The Reiter Lab performs discovery-based biochemistry on RNA-protein (ribonucleoprotein) interactions. We use biophysical methods to understand how RNA and RNA-protein complexes can function as enzymes in biology. Three goals of the lab are to: 1) define the structure and conformational motions of catalytic RNA molecules at the atomic level, 2) examine how specific nucleic acid structures, termed quadruplexes, influence chromatin remodeling enzyme complexes and impact protein interaction networks, and 3) investigate how intrinsically disordered regions (IDRs) of proteins influence gene expression. We integrate structural biology approaches (x-ray crystallography, NMR, computational, and electron microscopy) with cell-based biochemical methods to gain insight into the structure-function relationships of RNA-based metalloenzymes and cancer-associated carbon methyl regulatory enzymes. Our goal is to use this information to develop selective therapeutics that target disease processes.

Dr. Dian Wang

The Wang Lab conducts research on catalyst development and mechanistic studies of new chemical transformations that have the potential to solve important problems directly related to pharmaceuticals, commodity chemicals, and renewable energy. In particular, we will focus on exploring new modes of chemical bond activation and their applications in organic synthesis and catalytic small molecule activation. Our approaches include (1) harnessing light-driven, excited-state reactivity of metal complexes for bond formations with new selectivity patterns, (2) leveraging the high modularity of transition metal catalysts for the fine tuning of the kinetics and thermodynamics of key bond-breaking steps, and (3) elucidating the mechanism of successful bond-activating strategies to provide guidance for the development of advanced catalysis.

Dr.

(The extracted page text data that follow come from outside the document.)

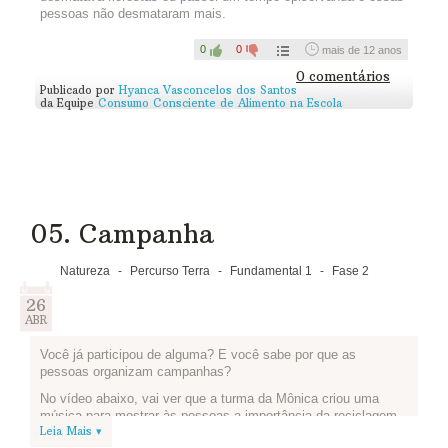
pessoas não desmataram mais.
0
0
mais de 12 anos
0 comentários
Publicado por
Hyanca Vasconcelos dos Santos
da Equipe
Consumo Consciente de Alimento na Escola
05. Campanha
Natureza
-
Percurso Terra
-
Fundamental 1
-
Fase 2
26
ABR
Você já participou de alguma? E você sabe por que as
pessoas organizam campanhas?
No vídeo abaixo, vai ver que a turma da Mônica criou uma
música para mostrar às pessoas a importância da reciclagem.
Leia Mais ▾
Então é isso! As pessoas fazem campanhas quando querem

Chae Yi

The Yi Group is aware of increasing environmental pollutions resulted from industrial chemical processes, one of the urgent challenges in catalysis research centers on the development of sustainable catalytic coupling methods by using readily available biomass-based reagents without generating wasteful byproducts. Transition metal catalyzed coupling methods via unreactive bond activation constitute step-efficient and sustainable synthetic protocols for forming functionalized products directly from readily available substrates that have enormous potentials for various chemical processes ranging from reforming biomass feedstocks to synthesis of complex organic molecules. Our research group has been focused on the development of step-efficient and sustainable catalytic coupling processes via unreactive C–H, C–C and C–N bond activation. Our group’s current research efforts are centered on the development of new catalytic coupling methods via unreactive C–H bond activation and to utilize these catalytic methods for the synthesis of biologically active target molecules. We also devote our efforts to devise new catalytic deaminative coupling methods via C–N bond activation and their applications for asymmetric synthesis of chiral products. We seek to develop novel catalytic coupling methods via C–C bond activation and their synthetic applications for high-valued target molecules of pharmacological importance. We employ various kinetic and spectroscopic techniques to probe detailed mechanisms that are essential for the development of next generation of catalytic methods for sustainable synthesis of complex organic molecules.